Start of Provided entries

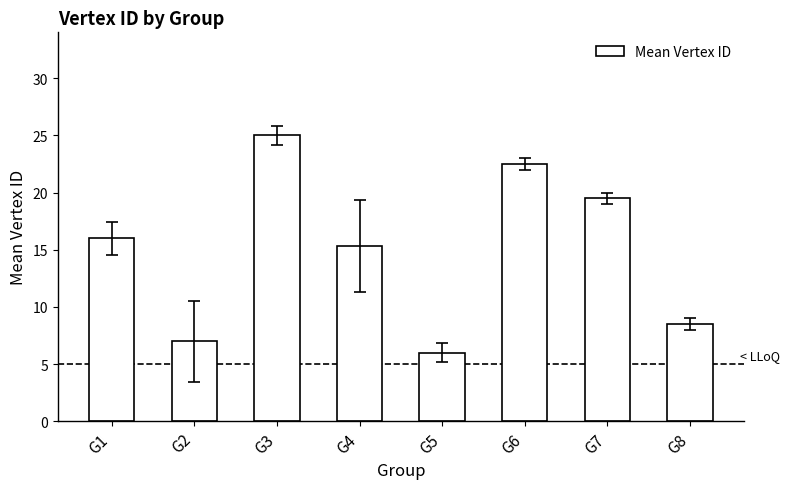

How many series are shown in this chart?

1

End of Provided entries
Start of Provided entries

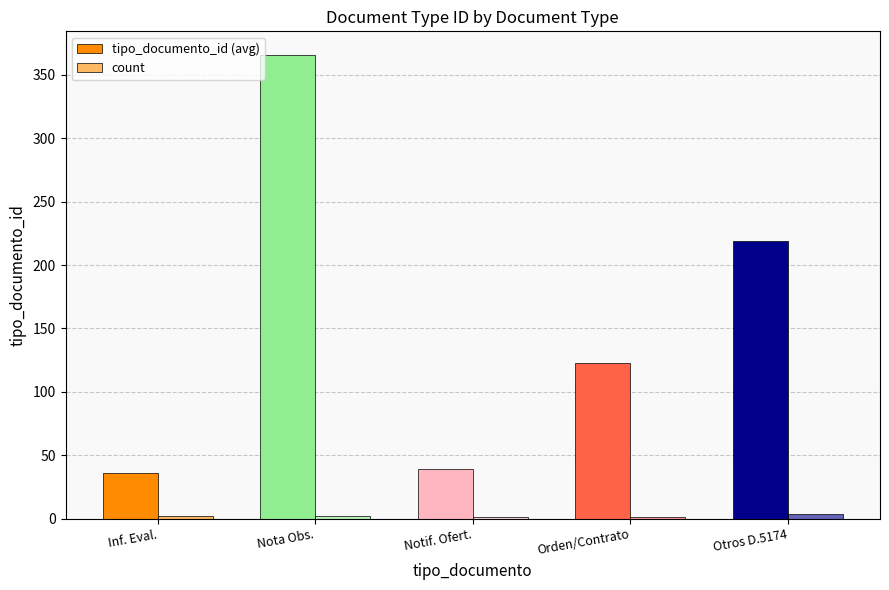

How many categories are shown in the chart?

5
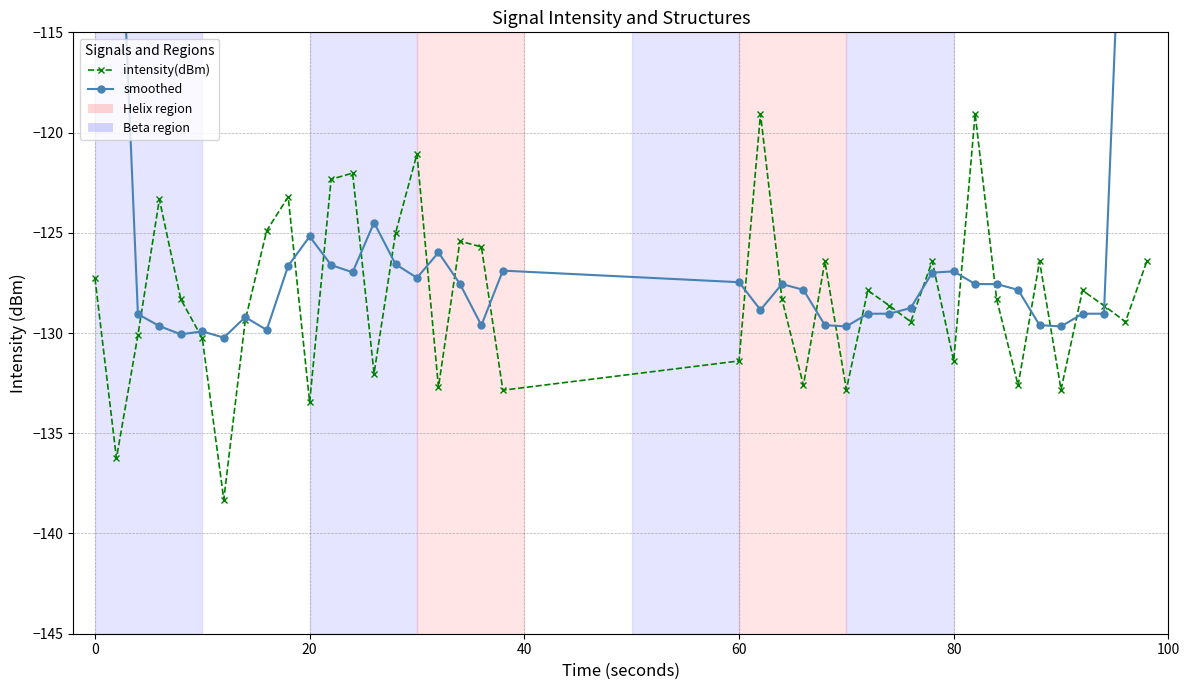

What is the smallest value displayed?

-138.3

End of Provided entries

=== Directions ===
Collect every line above that contains the string "chart", matching its case exactly.

=== Solution for this problem ===
How many series are shown in this chart?
How many categories are shown in the chart?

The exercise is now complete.